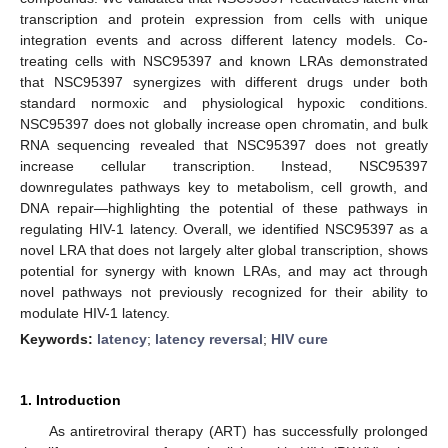
transcription and protein expression from cells with unique
integration events and across different latency models. Co-
treating cells with NSC95397 and known LRAs demonstrated
that NSC95397 synergizes with different drugs under both
standard normoxic and physiological hypoxic conditions.
NSC95397 does not globally increase open chromatin, and bulk
RNA sequencing revealed that NSC95397 does not greatly
increase cellular transcription. Instead, NSC95397
downregulates pathways key to metabolism, cell growth, and
DNA repair—highlighting the potential of these pathways in
regulating HIV-1 latency. Overall, we identified NSC95397 as a
novel LRA that does not largely alter global transcription, shows
potential for synergy with known LRAs, and may act through
novel pathways not previously recognized for their ability to
modulate HIV-1 latency.
Keywords:
latency
;
latency reversal
;
HIV cure
1. Introduction
As antiretroviral therapy (ART) has successfully prolonged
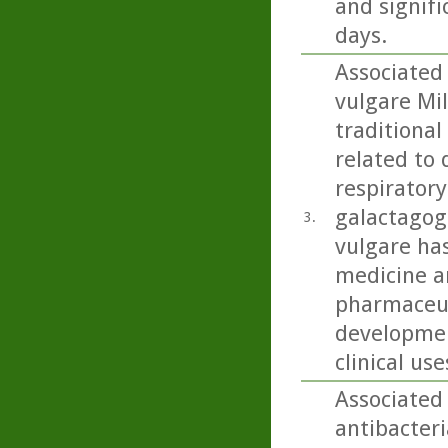
and signifi
days.
Associated
vulgare Mil
traditional
related to 
respiratory
galactagog
3.
vulgare ha
medicine an
pharmaceut
developmen
clinical use
Associated
antibacteri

Exercise goal: Find the line that has "integration events and" in the listing, then retype it and each later line up to the last, exactly. Leave pictures out.

Response to this task:
integration events and across different latency models. Co-
treating cells with NSC95397 and known LRAs demonstrated
that NSC95397 synergizes with different drugs under both
standard normoxic and physiological hypoxic conditions.
NSC95397 does not globally increase open chromatin, and bulk
RNA sequencing revealed that NSC95397 does not greatly
increase cellular transcription. Instead, NSC95397
downregulates pathways key to metabolism, cell growth, and
DNA repair—highlighting the potential of these pathways in
regulating HIV-1 latency. Overall, we identified NSC95397 as a
novel LRA that does not largely alter global transcription, shows
potential for synergy with known LRAs, and may act through
novel pathways not previously recognized for their ability to
modulate HIV-1 latency.
Keywords:
latency
;
latency reversal
;
HIV cure
1. Introduction
As antiretroviral therapy (ART) has successfully prolonged
and signifi
days.
Associated
vulgare Mil
traditional
related to 
respiratory
galactagog
3.
vulgare ha
medicine an
pharmaceut
developmen
clinical use
Associated
antibacteri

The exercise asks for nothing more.